Pegvisomant

Clinical data
- Trade names: Somavert
- AHFS/Drugs.com: Monograph
- License data: EU EMA: by INN; US DailyMed: Pegvisomant;
- Pregnancy category: AU: B3;
- Routes of administration: Subcutaneous
- ATC code: H01AX01 (WHO) ;

Legal status
- Legal status: AU: S4 (Prescription only); US: ℞-only; EU: Rx-only;

Identifiers
- CAS Number: 218620-50-9;
- IUPHAR/BPS: 7485;
- DrugBank: DB00082;
- ChemSpider: none;
- UNII: N824AOU5XV;
- KEGG: D05394;
- ChEMBL: ChEMBL1201515;

Chemical and physical data
- Formula: C_{990}H_{1532}N_{262}O_{300}S_{7}
- Molar mass: 22129.10 g·mol^{−1}

= Pegvisomant =

Pharmaceutical drug

Pegvisomant, sold under the brand name Somavert, is a growth hormone receptor antagonist used in the treatment of acromegaly. It is primarily used if the pituitary gland tumor causing the acromegaly cannot be controlled with surgery or radiation, and the use of somatostatin analogues is unsuccessful, but is also effective as a monotherapy. It is delivered as a powder that is mixed with water and injected under the skin.

== Medical uses ==
Pegvisomant is indicated for the treatment of adults with acromegaly.

==Side effects==
Side effects of pegvisomant include reactions at the injection site, swelling of the limbs, chest pain, hypoglycemia, nausea and hepatitis.

==Discovery==
Pegvisomant was discovered at Ohio University in 1987 by Distinguished Professor John Kopchick and graduate student Wen Chen at the Edison Biotechnology Institute.

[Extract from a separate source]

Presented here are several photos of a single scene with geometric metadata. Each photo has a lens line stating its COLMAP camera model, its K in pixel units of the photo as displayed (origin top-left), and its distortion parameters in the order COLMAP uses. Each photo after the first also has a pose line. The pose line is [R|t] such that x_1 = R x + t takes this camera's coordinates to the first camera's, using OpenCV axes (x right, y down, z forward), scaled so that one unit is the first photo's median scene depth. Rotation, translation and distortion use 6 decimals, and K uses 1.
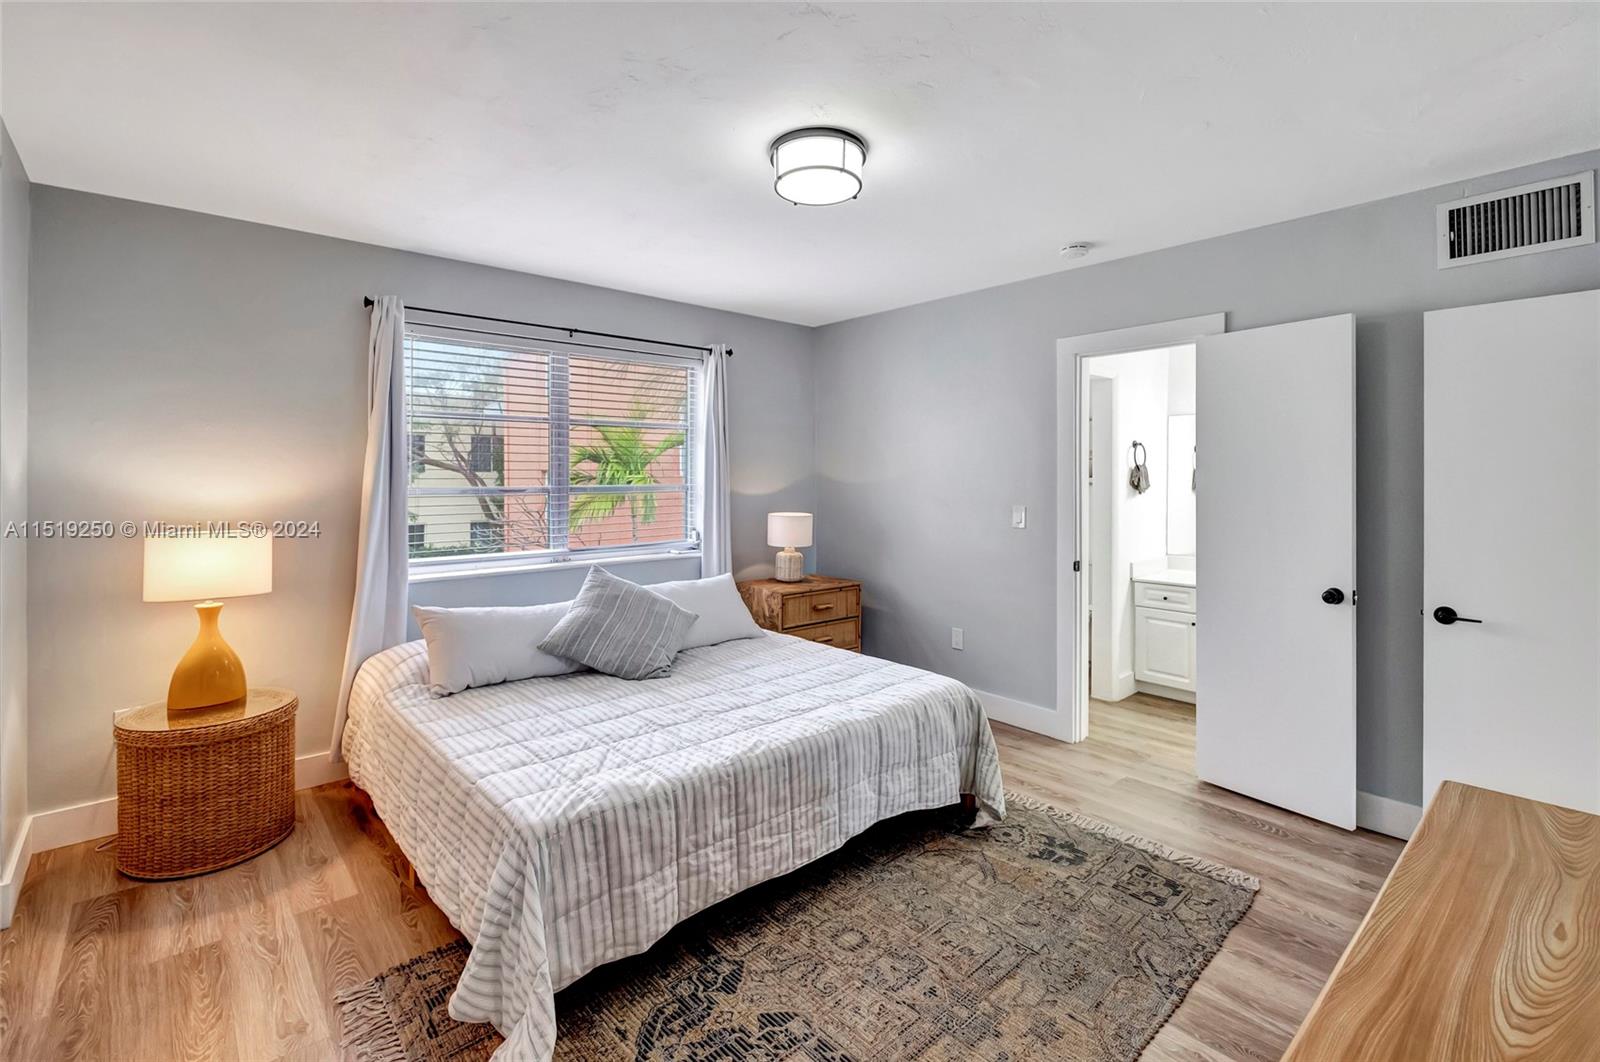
lens RADIAL K [[713.4, 0, 829.6], [0, 713.4, 475.2], [0, 0, 1]] dist [0.001644, -0.003429]
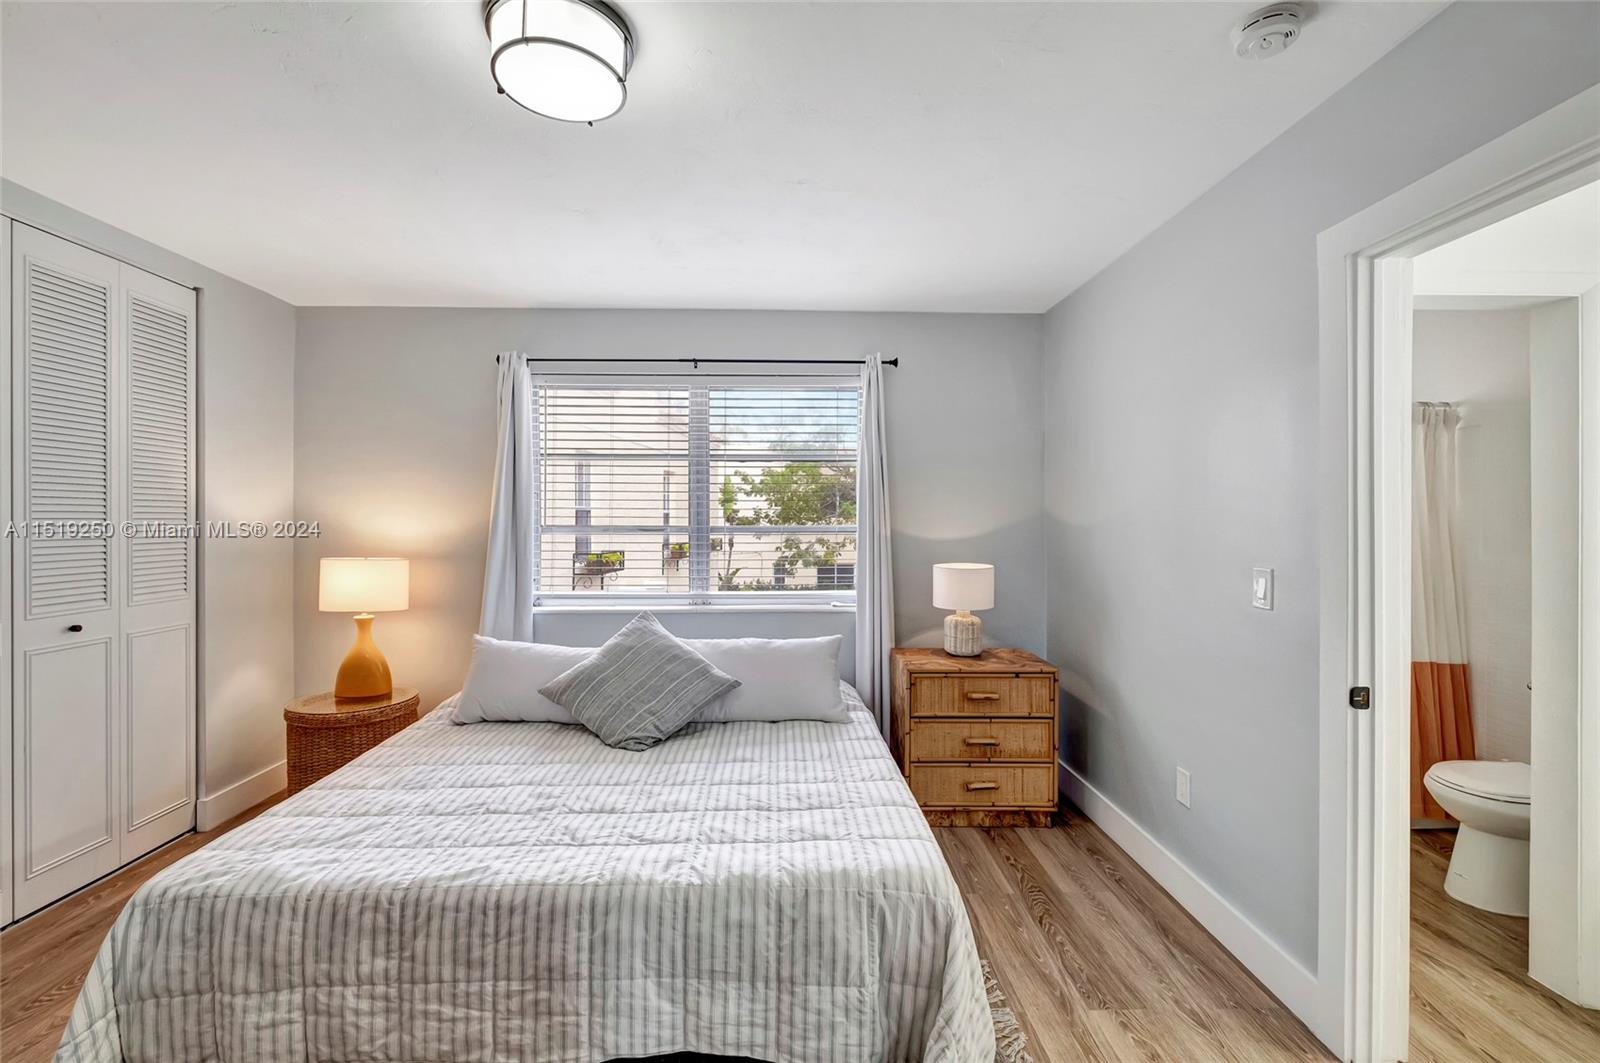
lens RADIAL K [[713.4, 0, 806.0], [0, 713.4, 515.4], [0, 0, 1]] dist [0.001644, -0.003429]
pose [[0.752675, -0.004097, -0.658380, 0.567834], [0.000564, 0.999984, -0.005579, 0.011462], [0.658392, 0.003828, 0.752665, 0.590171]]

After completing clinical trials, it was approved for the treatment of acromegaly by the FDA in 2003 and marketed by Pfizer.

==Structure==
Pegvisomant is a protein containing 191 amino acid residues to which several polyethylene glycol polymers have been covalently bound in order to slow clearance from the blood. The protein is a modified version of human growth hormone designed to bind to and block the growth hormone receptor. It is manufactured using genetically modified E. coli bacteria.

==Mechanism of action==
Pegvisomant blocks the action of growth hormone on the growth hormone receptor to reduce the production of IGF-1. IGF-1 is responsible for most of the symptoms of acromegaly, and the normalization of its levels can control the symptoms.

Long-term treatment studies with pegvisomant as a monotherapy have shown it to be safe, and effective.

== Research ==
Some studies show the potential of using pegvisomant as an anti-tumor treatment for certain types of cancers.